→ Directions for this task
In the passage on the Feast of Christ the King, which agreement ended the dispute over the popes' temporal power, and in what year?

Pilate said to him, “So you are a king?” Jesus answered, “You say that I am a king. For this I was born, and for this I have come into the world, to bear witness to the truth.” (John 18:37-38)

The Feast of Christ the King was added to the Roman Calendar in Pope Pius XI’s Encyclical Quas Primas on December 11, 1925. This was the time of a most troubling interlude between the two World Wars that devastated two generations. It was also a troubled time for the Catholic Church. This time was the beginning of the rise of the understanding of an ideal government as purely secular.

This was also the time when the so called Roman question had not been resolved, the question being the dispute regarding the temporal power of the popes as rulers of a civil territory in the context of the Italian Risorgimento. It ended with the Lateran Pacts between King Victor Emmanuel III of Italy and Pope Pius XI in 1929.

The Pope was quite explicit in why he thought it necessary and salutary to institute this feast for the whole Church. The date, the last Sunday in October, was chosen because it was the Sunday before All Saints Day, when the manifestation of the kingdom of Christ is seen in the glorious holiness of the saints in heaven; also because it was near the end of the liturgical year, and finally, because that Sunday had been traditionally observed as Reformation Sunday by Protestants.

→ Listed records
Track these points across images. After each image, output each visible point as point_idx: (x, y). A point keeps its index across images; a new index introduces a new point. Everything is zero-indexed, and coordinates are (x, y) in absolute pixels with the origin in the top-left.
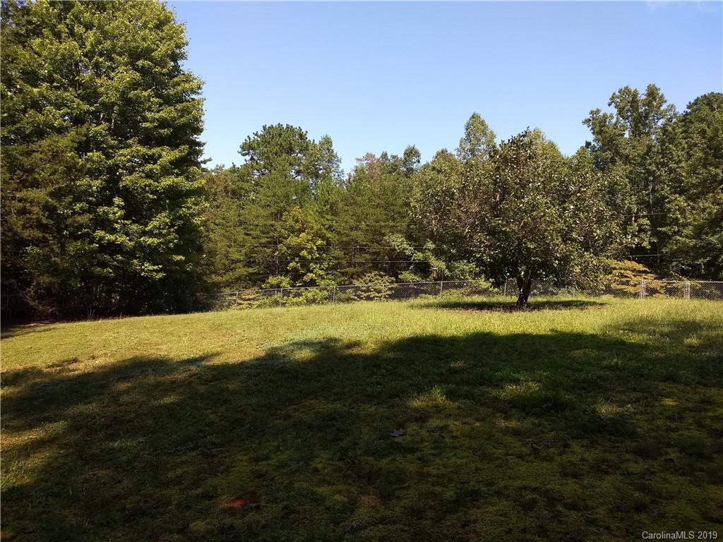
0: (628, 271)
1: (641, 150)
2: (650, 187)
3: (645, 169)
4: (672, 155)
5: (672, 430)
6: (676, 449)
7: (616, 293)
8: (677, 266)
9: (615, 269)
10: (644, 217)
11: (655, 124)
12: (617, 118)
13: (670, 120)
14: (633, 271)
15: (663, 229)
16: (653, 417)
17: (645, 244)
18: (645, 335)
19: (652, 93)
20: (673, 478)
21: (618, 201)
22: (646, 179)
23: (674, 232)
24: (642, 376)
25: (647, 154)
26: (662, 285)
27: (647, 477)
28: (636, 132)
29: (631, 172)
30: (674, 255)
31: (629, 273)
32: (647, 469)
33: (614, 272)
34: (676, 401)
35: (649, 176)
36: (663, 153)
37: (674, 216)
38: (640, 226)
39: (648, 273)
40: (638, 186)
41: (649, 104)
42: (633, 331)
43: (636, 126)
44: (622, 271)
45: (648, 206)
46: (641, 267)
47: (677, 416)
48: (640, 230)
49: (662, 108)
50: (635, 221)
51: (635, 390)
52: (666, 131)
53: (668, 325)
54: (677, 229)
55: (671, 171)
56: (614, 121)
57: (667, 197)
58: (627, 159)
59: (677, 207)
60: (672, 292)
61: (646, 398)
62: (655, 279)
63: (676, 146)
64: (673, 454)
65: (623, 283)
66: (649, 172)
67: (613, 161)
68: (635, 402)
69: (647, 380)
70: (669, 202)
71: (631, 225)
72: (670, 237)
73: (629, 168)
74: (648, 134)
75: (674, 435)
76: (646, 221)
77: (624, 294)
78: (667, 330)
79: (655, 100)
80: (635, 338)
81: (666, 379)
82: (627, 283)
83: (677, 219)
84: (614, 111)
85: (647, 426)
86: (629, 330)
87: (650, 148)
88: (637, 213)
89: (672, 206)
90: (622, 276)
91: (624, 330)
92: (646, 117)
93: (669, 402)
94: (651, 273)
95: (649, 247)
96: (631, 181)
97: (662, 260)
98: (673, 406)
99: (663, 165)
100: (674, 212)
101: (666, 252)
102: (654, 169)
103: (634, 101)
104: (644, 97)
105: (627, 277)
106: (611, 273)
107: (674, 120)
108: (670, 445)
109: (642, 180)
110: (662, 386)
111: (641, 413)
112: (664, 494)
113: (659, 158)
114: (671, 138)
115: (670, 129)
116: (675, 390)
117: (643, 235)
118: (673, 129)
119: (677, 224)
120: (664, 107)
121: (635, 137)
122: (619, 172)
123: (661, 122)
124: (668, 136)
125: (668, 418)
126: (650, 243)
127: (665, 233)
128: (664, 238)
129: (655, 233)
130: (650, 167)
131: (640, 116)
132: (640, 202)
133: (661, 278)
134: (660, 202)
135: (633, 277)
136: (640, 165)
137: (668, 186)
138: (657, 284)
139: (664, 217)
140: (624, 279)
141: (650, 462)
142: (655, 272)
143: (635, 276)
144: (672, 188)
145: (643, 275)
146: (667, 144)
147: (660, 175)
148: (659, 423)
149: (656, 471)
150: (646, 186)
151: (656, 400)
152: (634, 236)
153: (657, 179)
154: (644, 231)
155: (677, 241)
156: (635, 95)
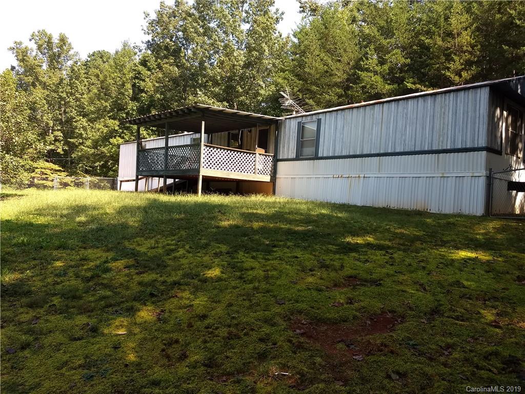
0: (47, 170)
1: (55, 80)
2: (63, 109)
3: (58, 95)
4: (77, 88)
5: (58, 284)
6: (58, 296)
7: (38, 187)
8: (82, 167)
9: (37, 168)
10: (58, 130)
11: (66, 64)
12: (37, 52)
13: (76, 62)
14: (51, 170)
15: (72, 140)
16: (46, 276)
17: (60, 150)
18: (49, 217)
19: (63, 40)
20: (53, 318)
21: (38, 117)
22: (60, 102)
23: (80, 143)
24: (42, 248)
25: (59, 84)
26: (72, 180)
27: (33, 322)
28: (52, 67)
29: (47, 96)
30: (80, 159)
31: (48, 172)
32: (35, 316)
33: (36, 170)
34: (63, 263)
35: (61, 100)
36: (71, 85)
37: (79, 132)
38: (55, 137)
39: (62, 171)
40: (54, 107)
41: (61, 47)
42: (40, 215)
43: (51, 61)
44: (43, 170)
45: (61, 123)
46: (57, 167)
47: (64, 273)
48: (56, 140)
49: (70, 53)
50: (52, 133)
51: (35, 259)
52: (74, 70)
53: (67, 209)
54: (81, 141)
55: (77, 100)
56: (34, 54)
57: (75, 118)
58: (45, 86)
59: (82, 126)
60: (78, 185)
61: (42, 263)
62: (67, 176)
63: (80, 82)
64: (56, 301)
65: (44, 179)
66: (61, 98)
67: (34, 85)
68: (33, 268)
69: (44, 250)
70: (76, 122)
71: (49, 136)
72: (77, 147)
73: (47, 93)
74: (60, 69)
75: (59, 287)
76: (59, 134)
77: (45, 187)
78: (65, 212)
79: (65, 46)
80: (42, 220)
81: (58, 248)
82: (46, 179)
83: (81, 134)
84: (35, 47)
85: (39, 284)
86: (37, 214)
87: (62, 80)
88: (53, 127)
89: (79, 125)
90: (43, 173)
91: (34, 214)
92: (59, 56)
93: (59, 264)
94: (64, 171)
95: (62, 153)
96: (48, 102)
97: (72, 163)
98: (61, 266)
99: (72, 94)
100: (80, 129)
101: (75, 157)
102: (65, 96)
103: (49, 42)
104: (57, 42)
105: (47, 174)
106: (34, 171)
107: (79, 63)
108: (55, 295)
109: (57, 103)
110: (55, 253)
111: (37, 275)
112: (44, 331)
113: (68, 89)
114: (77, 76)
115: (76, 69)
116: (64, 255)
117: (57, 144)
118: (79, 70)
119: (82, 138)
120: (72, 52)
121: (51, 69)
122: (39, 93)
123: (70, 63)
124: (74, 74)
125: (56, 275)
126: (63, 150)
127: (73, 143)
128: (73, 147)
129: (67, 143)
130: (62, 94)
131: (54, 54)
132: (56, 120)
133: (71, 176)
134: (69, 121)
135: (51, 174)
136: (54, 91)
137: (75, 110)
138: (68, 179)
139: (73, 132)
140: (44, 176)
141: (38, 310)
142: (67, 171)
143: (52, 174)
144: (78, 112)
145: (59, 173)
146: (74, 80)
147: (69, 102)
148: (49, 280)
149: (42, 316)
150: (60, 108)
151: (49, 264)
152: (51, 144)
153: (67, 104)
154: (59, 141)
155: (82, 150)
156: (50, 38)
--
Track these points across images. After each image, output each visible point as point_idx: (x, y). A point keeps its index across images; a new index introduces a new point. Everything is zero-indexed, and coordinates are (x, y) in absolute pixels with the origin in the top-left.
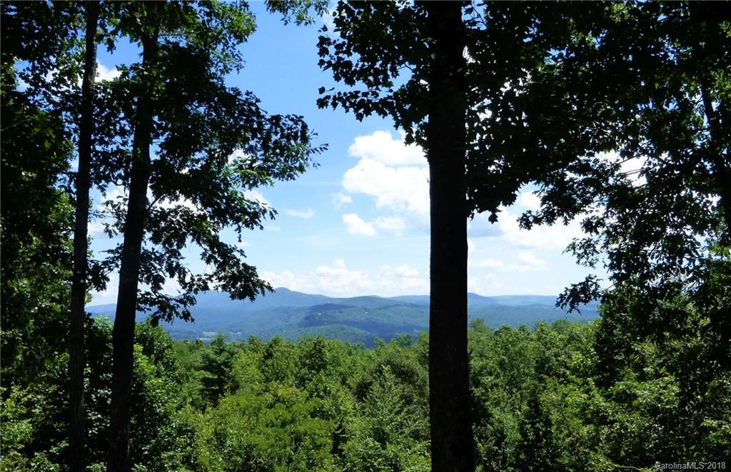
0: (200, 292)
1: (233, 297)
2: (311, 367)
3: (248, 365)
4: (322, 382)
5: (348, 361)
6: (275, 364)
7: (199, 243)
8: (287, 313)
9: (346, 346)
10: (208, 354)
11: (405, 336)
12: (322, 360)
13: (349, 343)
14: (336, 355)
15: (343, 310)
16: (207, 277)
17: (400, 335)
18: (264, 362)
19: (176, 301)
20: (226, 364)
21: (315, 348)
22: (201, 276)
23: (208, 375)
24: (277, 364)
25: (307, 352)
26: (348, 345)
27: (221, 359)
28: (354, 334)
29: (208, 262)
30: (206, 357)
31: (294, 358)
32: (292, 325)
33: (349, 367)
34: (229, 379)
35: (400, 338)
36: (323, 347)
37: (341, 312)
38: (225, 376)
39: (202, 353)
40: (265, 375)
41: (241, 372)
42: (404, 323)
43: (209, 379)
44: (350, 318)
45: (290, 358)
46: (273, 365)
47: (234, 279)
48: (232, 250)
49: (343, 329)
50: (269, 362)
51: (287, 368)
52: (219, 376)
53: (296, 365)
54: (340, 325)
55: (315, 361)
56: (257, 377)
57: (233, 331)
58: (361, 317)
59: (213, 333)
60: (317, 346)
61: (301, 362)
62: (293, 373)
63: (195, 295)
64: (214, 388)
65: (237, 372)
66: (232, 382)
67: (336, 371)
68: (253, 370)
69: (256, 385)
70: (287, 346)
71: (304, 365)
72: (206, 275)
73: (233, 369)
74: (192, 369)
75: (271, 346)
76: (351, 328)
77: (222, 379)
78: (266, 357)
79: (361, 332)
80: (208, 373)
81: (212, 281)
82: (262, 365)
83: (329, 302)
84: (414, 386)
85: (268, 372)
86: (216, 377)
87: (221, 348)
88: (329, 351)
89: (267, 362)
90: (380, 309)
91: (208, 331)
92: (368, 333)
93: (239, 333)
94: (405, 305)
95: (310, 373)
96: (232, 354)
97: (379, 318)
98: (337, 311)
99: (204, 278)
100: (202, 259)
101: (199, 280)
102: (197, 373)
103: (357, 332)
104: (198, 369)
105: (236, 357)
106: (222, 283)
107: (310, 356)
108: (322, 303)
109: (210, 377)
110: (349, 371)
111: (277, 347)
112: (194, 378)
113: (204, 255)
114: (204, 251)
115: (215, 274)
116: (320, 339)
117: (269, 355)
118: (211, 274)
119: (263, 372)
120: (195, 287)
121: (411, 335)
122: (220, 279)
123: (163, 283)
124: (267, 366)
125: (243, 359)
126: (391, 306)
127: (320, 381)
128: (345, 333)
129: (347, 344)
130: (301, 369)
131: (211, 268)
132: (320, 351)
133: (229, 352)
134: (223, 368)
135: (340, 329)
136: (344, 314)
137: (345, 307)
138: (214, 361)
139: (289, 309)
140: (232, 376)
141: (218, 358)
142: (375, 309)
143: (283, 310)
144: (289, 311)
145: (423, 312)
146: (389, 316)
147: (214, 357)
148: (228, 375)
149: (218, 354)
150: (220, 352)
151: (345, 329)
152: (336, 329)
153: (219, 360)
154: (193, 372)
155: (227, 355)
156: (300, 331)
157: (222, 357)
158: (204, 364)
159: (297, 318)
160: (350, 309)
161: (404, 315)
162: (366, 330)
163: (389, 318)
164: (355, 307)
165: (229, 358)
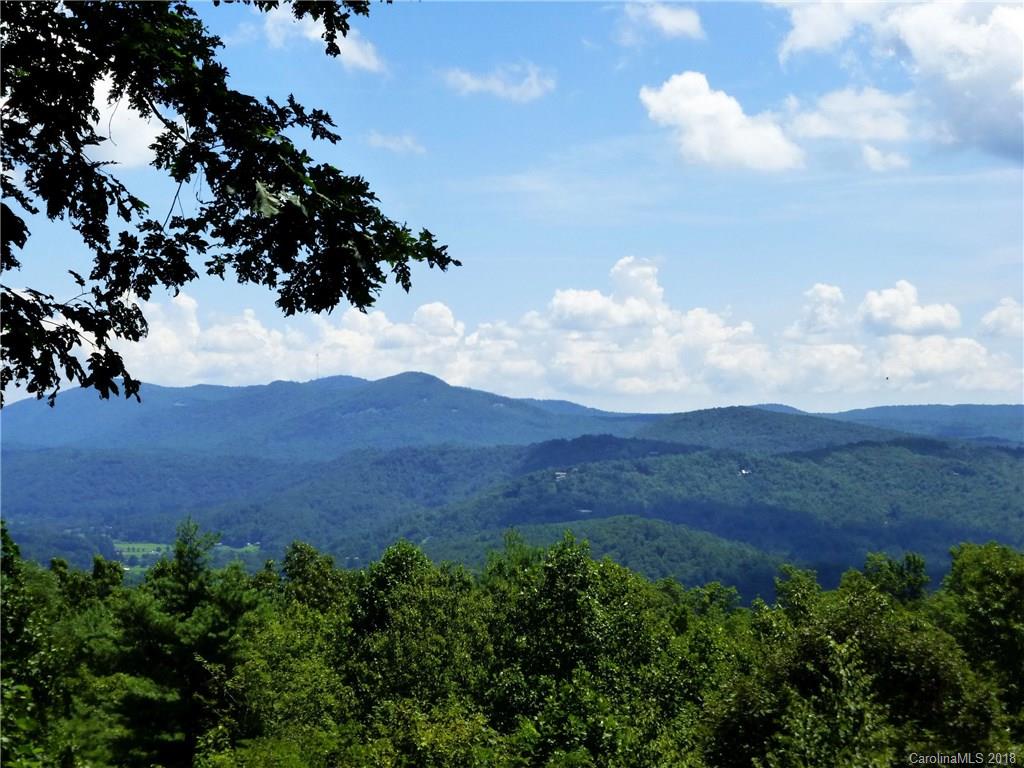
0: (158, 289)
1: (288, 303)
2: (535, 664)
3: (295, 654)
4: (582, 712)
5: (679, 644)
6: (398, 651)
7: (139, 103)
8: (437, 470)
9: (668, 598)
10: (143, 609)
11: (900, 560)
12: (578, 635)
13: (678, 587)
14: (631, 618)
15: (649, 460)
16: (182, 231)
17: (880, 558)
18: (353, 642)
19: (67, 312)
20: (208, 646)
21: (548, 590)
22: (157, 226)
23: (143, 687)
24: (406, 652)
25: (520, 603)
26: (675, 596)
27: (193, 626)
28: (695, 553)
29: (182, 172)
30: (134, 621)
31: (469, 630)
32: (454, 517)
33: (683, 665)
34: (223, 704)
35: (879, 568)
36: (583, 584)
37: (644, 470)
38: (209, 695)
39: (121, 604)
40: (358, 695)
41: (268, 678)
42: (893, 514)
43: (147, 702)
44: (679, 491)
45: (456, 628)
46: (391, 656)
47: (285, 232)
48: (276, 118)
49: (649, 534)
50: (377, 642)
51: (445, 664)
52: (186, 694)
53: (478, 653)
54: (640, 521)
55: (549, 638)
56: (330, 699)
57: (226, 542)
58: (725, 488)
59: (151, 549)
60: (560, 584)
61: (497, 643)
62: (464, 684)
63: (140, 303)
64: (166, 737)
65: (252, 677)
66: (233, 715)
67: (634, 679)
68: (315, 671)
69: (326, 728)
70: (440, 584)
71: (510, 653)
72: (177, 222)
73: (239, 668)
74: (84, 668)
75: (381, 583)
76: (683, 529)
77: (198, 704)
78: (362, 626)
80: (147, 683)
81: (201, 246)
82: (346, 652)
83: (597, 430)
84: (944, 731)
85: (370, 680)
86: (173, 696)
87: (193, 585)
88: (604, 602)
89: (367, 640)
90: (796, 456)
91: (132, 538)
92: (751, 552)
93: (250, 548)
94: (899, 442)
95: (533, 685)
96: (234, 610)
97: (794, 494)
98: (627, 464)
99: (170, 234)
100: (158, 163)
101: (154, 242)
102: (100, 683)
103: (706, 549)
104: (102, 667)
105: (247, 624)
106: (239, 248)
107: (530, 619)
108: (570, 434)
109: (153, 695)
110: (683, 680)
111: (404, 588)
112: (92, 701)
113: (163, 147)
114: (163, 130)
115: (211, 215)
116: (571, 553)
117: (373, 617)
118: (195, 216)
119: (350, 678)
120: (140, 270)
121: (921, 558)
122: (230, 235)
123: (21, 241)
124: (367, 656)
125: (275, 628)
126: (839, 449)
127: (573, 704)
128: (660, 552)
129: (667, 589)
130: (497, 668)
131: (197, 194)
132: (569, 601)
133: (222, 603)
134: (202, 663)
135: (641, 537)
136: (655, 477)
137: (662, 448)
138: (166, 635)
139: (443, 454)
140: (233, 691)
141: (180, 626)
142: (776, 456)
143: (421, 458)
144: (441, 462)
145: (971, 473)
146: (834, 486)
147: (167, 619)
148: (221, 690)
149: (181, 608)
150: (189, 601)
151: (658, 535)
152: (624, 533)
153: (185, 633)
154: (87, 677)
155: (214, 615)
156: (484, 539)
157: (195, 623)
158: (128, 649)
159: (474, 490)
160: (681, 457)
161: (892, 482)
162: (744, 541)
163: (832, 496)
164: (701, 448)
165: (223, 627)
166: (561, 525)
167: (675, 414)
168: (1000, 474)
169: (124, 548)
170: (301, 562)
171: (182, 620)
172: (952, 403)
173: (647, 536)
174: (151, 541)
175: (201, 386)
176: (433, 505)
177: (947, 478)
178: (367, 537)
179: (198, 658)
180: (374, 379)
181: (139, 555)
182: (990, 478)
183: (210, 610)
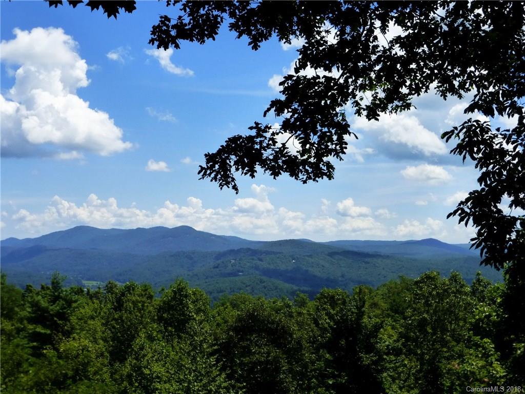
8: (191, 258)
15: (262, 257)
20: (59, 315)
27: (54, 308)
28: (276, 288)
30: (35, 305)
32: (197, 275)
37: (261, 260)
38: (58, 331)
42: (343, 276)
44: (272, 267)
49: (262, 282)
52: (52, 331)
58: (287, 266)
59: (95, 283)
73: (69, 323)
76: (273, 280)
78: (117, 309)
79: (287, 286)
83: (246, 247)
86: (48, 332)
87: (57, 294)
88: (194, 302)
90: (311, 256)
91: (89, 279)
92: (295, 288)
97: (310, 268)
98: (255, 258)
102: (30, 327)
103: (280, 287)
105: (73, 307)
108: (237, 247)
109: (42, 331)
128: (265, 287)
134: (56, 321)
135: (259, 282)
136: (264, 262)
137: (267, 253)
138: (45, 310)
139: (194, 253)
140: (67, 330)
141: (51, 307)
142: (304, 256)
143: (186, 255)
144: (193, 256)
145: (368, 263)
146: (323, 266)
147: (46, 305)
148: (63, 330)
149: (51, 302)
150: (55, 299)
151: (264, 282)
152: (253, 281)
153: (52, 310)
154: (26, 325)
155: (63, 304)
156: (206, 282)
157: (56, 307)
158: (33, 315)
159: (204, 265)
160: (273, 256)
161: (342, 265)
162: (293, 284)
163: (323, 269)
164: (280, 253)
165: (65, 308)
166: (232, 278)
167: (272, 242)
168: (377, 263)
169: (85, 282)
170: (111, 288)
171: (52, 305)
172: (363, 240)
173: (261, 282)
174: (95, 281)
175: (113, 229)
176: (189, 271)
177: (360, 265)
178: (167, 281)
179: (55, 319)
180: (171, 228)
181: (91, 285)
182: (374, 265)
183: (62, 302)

→ Answer section
The Lateran Pacts, in 1929.